Ever since Dwayne Johnson staked his claim as the one person in this world even Twitter can agree on (finding the exact date is a matter for greater Rock scholars, but it’s probably sometime shortly after his inauguration into the Fast & Furious franchise) there has been talk of what he will do with all that power. The idea of President Dwayne “The Rock” Johnson came up as a joke. And then a little more seriously. And then a fellow, far less unilaterally-beloved WWE Hall of Famer made his way into the White House, and the idea began to feel more “when” than “if.”

Like the story of club-swinging Chris Vaughn, Johnson’s tale threatens to unleash something pretty unpleasant if we take it too seriously. In his quest to keep the whole world in love with him, Johnson has kept his actual beliefs cloudy. Once a registered Republican, he is now named as an Independent. He has appeared at both Democratic and Republican national conventions to help get out the vote. He refused to endorse a candidate in 2016. He can sell Mayor Quimby’s “If you were running for Mayor, he’d vote for you!” line better than anyone else on earth, so obvious and unbridled is his enthusiasm for every person he comes into contact with, but beyond that it is very hard to know what he would stand for. And that’s a problem when you’re standing in the most powerful political office in the world.  
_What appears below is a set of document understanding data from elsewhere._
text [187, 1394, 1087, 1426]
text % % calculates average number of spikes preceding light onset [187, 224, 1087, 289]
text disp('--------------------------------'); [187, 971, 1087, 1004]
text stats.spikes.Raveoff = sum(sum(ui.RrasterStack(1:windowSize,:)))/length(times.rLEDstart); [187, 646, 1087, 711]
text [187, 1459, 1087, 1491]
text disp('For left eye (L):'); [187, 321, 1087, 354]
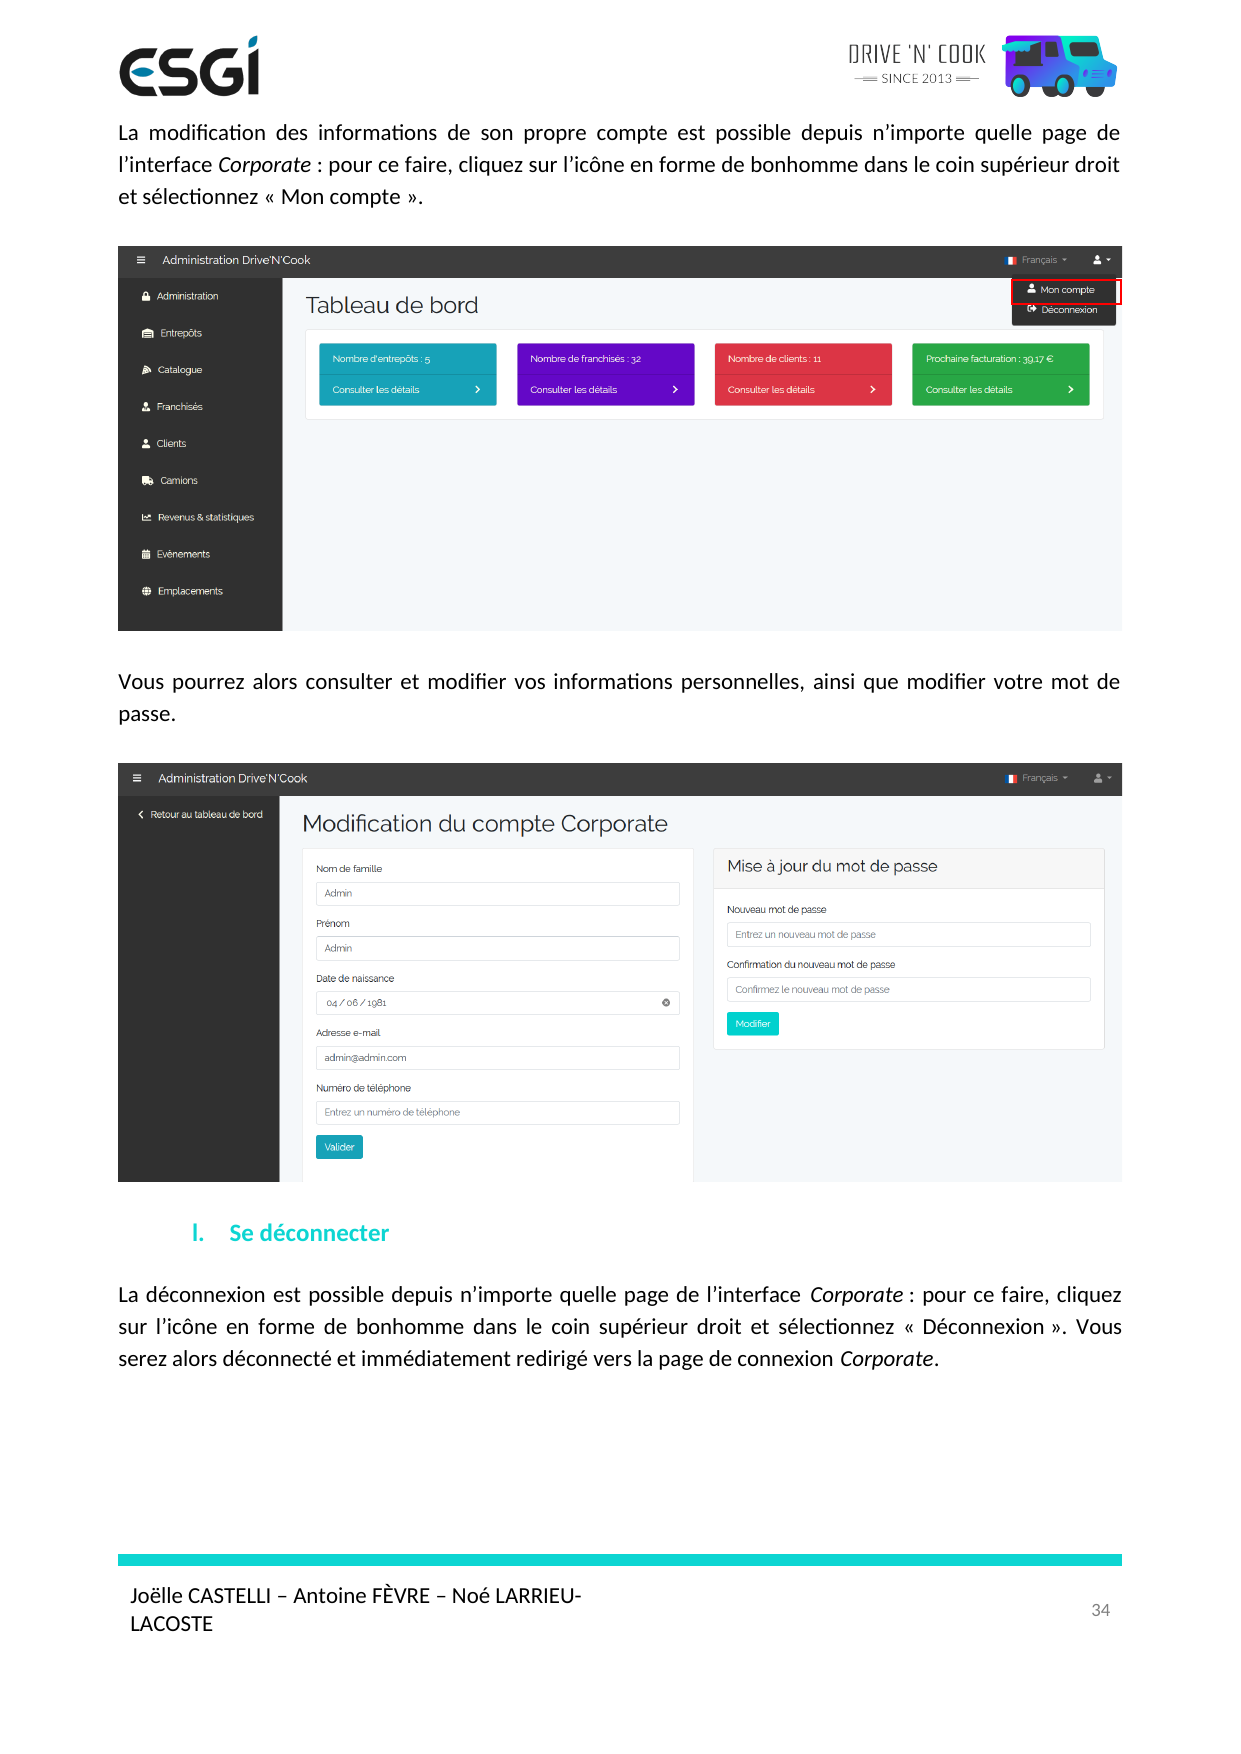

Fantasies are great because they refuse to obey the most basic law of economics: they are completely and absolutely free. All of us have exciting ideas lurking in the deep, dark recesses of our brains that would wreak havoc if pursued in real life. We don’t pursue them because, as much pleasure as they might give us, the cost would be too great. Fantasies allow us to indulge without hurting anyone. But once acted on, they become part of the world we all have to share, and that fundamental economic law comes back into play: someone, in some way, will have to pay. Ultimately, both President Dwayne Johnson and Walking Tall represent the kind of fantasy that only works as a fiction. The idea of President Dwayne “The Rock” Johnson delivering the most electrifying State of the Union address in history is exhilarating, but only if we imagine away all the people whose lives would be impacted by the real, practical implications of a politically-ambiguous celebrity president. In the end, the stakes are just too high to make the pleasure worth pain.